The reindeer on South Georgia were corralled into pens and slaughtered by a 16-strong team, mostly Sami reindeer herders from Norway, officials said. Marksmen shot animals in remote areas with rifles.
Up to 1500 reindeer remain for a final cull in 2014.
"It will be an amazing change for the island" to have no reindeer, Martin Collins, chief executive of the government of South Georgia and the South Sandwich Islands, told Reuters by telephone.
The reindeer, naturally at home in the Arctic at the other end of the globe, were brought to South Georgia from Norway by whalers in the early 20th century to be used as a source of food on the remote South Atlantic island.
The reindeer flourished from a few dozen and have increasingly trampled the nests of birds on the ground such as king penguins and the south Georgia pipit. They also cause soil erosion and eat local plants such as tussac grass.

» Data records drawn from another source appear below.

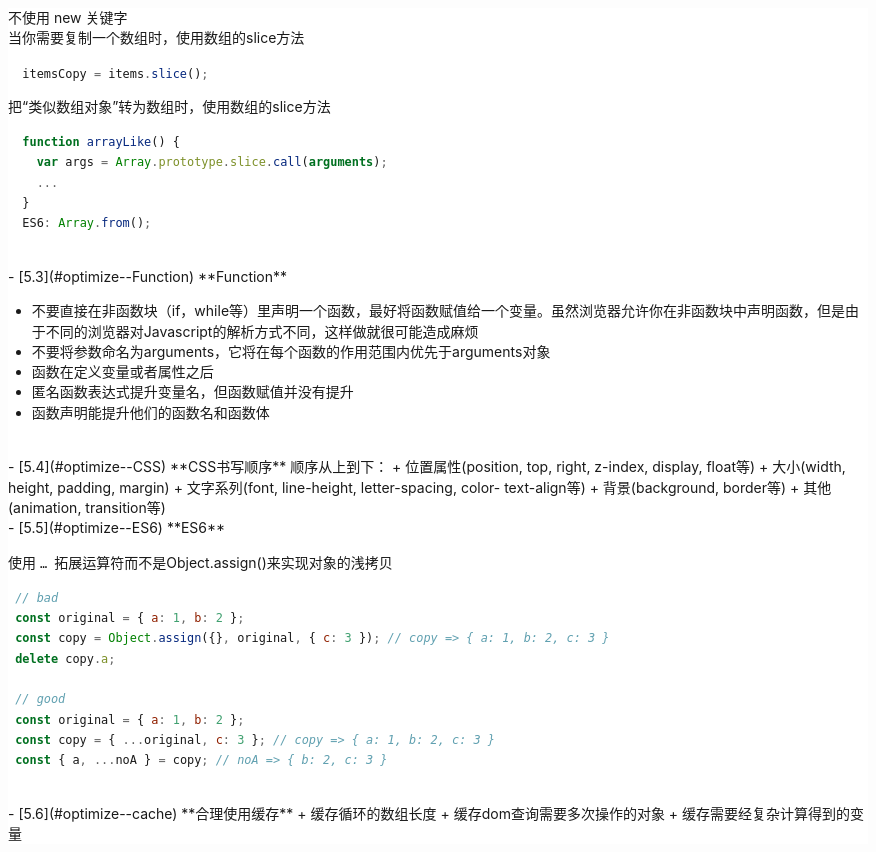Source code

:    不使用 new 关键字  
   当你需要复制一个数组时，使用数组的slice方法  
  

  ```javascript
    itemsCopy = items.slice();
  ```
 把“类似数组对象”转为数组时，使用数组的slice方法
  ```javascript
    function arrayLike() {
      var args = Array.prototype.slice.call(arguments);
      ...
    }
    ES6: Array.from();
  ```
<br>
<a name="optimize--Function"></a><a name="5.3"></a>
  - [5.3](#optimize--Function) **Function** 

   + 不要直接在非函数块（if，while等）里声明一个函数，最好将函数赋值给一个变量。虽然浏览器允许你在非函数块中声明函数，但是由于不同的浏览器对Javascript的解析方式不同，这样做就很可能造成麻烦  
   + 不要将参数命名为arguments，它将在每个函数的作用范围内优先于arguments对象  
   + 函数在定义变量或者属性之后  
   + 匿名函数表达式提升变量名，但函数赋值并没有提升
   + 函数声明能提升他们的函数名和函数体
  
<br>
<a name="optimize--CSS"></a><a name="5.4"></a>
  - [5.4](#optimize--CSS) **CSS书写顺序**   
     顺序从上到下：
   + 位置属性(position, top, right, z-index, display, float等)  
   + 大小(width, height, padding, margin)  
   + 文字系列(font, line-height, letter-spacing, color- text-align等)  
   + 背景(background, border等)  
   + 其他(animation, transition等)

<br>
<a name="optimize--ES6"></a><a name="5.5"></a>
  - [5.5](#optimize--ES6) **ES6** 

   使用 `… `拓展运算符而不是Object.assign()来实现对象的浅拷贝
  
   ```javascript
    // bad 
    const original = { a: 1, b: 2 };
    const copy = Object.assign({}, original, { c: 3 }); // copy => { a: 1, b: 2, c: 3 }
    delete copy.a; 
      
    // good 
    const original = { a: 1, b: 2 }; 
    const copy = { ...original, c: 3 }; // copy => { a: 1, b: 2, c: 3 }  
    const { a, ...noA } = copy; // noA => { b: 2, c: 3 }
  ```

<br>
<a name="optimize--cache"></a><a name="5.6"></a>
  - [5.6](#optimize--cache) **合理使用缓存**   
   + 缓存循环的数组长度
   + 缓存dom查询需要多次操作的对象
   + 缓存需要经复杂计算得到的变量
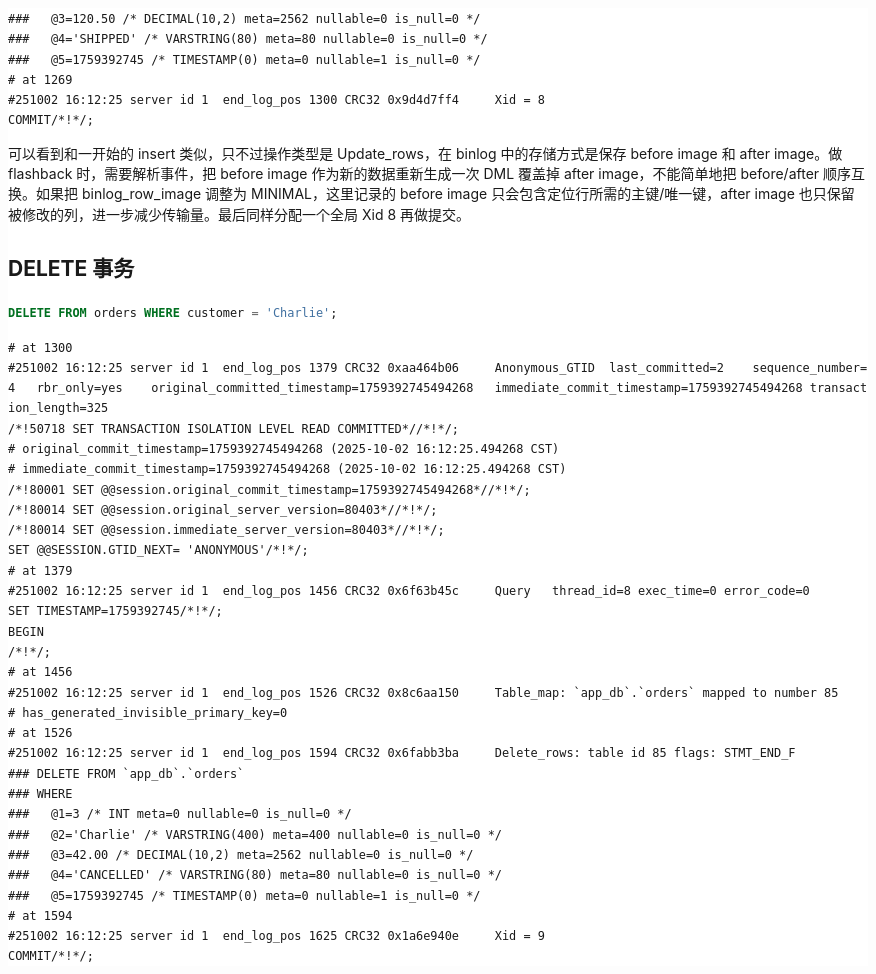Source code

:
 ```
###   @3=120.50 /* DECIMAL(10,2) meta=2562 nullable=0 is_null=0 */
###   @4='SHIPPED' /* VARSTRING(80) meta=80 nullable=0 is_null=0 */
###   @5=1759392745 /* TIMESTAMP(0) meta=0 nullable=1 is_null=0 */
# at 1269
#251002 16:12:25 server id 1  end_log_pos 1300 CRC32 0x9d4d7ff4 	Xid = 8
COMMIT/*!*/;
```

可以看到和一开始的 insert 类似，只不过操作类型是 Update_rows，在 binlog 中的存储方式是保存 before image 和 after image。做 flashback 时，需要解析事件，把 before image 作为新的数据重新生成一次 DML 覆盖掉 after image，不能简单地把 before/after 顺序互换。如果把 binlog_row_image 调整为 MINIMAL，这里记录的 before image 只会包含定位行所需的主键/唯一键，after image 也只保留被修改的列，进一步减少传输量。最后同样分配一个全局 Xid 8 再做提交。

## DELETE 事务

```sql
DELETE FROM orders WHERE customer = 'Charlie';
```

```
# at 1300
#251002 16:12:25 server id 1  end_log_pos 1379 CRC32 0xaa464b06 	Anonymous_GTID	last_committed=2	sequence_number=4	rbr_only=yes	original_committed_timestamp=1759392745494268	immediate_commit_timestamp=1759392745494268	transaction_length=325
/*!50718 SET TRANSACTION ISOLATION LEVEL READ COMMITTED*//*!*/;
# original_commit_timestamp=1759392745494268 (2025-10-02 16:12:25.494268 CST)
# immediate_commit_timestamp=1759392745494268 (2025-10-02 16:12:25.494268 CST)
/*!80001 SET @@session.original_commit_timestamp=1759392745494268*//*!*/;
/*!80014 SET @@session.original_server_version=80403*//*!*/;
/*!80014 SET @@session.immediate_server_version=80403*//*!*/;
SET @@SESSION.GTID_NEXT= 'ANONYMOUS'/*!*/;
# at 1379
#251002 16:12:25 server id 1  end_log_pos 1456 CRC32 0x6f63b45c 	Query	thread_id=8	exec_time=0	error_code=0
SET TIMESTAMP=1759392745/*!*/;
BEGIN
/*!*/;
# at 1456
#251002 16:12:25 server id 1  end_log_pos 1526 CRC32 0x8c6aa150 	Table_map: `app_db`.`orders` mapped to number 85
# has_generated_invisible_primary_key=0
# at 1526
#251002 16:12:25 server id 1  end_log_pos 1594 CRC32 0x6fabb3ba 	Delete_rows: table id 85 flags: STMT_END_F
### DELETE FROM `app_db`.`orders`
### WHERE
###   @1=3 /* INT meta=0 nullable=0 is_null=0 */
###   @2='Charlie' /* VARSTRING(400) meta=400 nullable=0 is_null=0 */
###   @3=42.00 /* DECIMAL(10,2) meta=2562 nullable=0 is_null=0 */
###   @4='CANCELLED' /* VARSTRING(80) meta=80 nullable=0 is_null=0 */
###   @5=1759392745 /* TIMESTAMP(0) meta=0 nullable=1 is_null=0 */
# at 1594
#251002 16:12:25 server id 1  end_log_pos 1625 CRC32 0x1a6e940e 	Xid = 9
COMMIT/*!*/;
```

"Several decades of over-grazing means that the reindeer are a severe threat to birds that are only found on this island," Reidar Andersen, head of the Norwegian Nature Inspectorate which oversaw the hunters, said in a statement.
South Georgia is also running a long-term project to kill off rats and mice, which have spread across the island after arriving as stowaways on ships.
The unwanted animals are part of a worldwide problem of invasive species - animals or plants that take over new habitats, like European rabbits in Australia or South American water hyacinth plants in some African lakes.
Such species can spread disease and undermine food production. One estimate a decade ago of the global damage caused by invasive species was $1.4 trillion a year.
There were more reindeer than expected on South Georgia - a count last year indicated about 3,000 reindeer in total, this year the estimate was 4,500 to 5,000.
The meat from the culled reindeer, who were killed in recent weeks, has been taken by freezer ship to the Falkland Islands where it will be sold to locals and passing cruise ships to offset the £500,000 cost of the 2013 cull.
Collins said that lessons learnt from the cull might help France, which wants to eradicate reindeer introduced a century ago to the Kerguelen Islands in the southern Indian Ocean.